To use a comparison operator, you must specify the values that you want to compare together with an operator that separates these values. When the input is a collection of values, the comparison operators return any matching values. If there are no matches in a collection, comparison operators do not return anything.

The following table describes the comparison operators:

 Operators Data type Description

Equals

all

Exactly matches the value.

For Tags and Organizational Nodes, use Contains, not ==.

Not equals

all

Any that do not exactly match.

Greater than

float, integer, short, long, timestamp

Definition is higher than the number that you entered.

Greater than or equal

float, integer, short, long, timestamp

Definition is similar or higher than the number that you entered.

Less than

float, integer, short, long, timestamp

Definition is lower than the number that you entered.

Less than or equal

float, integer, short, long, timestamp

Definition is similar or lower than the number that you entered.

Between

string

Value is between two values. (Selecting this Comparison op displays a second value field).

Contains

string

Definition contains the exact phrase that you entered.

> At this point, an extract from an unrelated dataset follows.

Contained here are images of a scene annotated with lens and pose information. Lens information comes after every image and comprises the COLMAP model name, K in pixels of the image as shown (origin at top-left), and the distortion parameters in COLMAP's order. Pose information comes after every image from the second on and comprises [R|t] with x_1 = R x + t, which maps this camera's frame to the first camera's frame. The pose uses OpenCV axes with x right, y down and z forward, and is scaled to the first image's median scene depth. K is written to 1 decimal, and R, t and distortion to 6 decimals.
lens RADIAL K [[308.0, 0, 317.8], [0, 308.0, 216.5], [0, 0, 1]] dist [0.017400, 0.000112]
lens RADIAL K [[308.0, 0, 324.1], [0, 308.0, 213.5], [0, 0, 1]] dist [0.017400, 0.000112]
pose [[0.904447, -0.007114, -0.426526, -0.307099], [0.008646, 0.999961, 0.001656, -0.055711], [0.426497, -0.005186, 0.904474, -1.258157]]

For example: 'al' matches alright and minimal but not.

Starts with

string

Definition begins with the exact phrase that you entered. For example: 'al' matches alright, but not minimal and.

Ends with

string

Definition ends with the exact phrase that you entered. For example: 'al' matches minimal, but not alright.

Matches filter

string

Allows one filter condition to reference another filter.

Is Null/Is Not Null

all, except boolean

The field, is defined or not defined.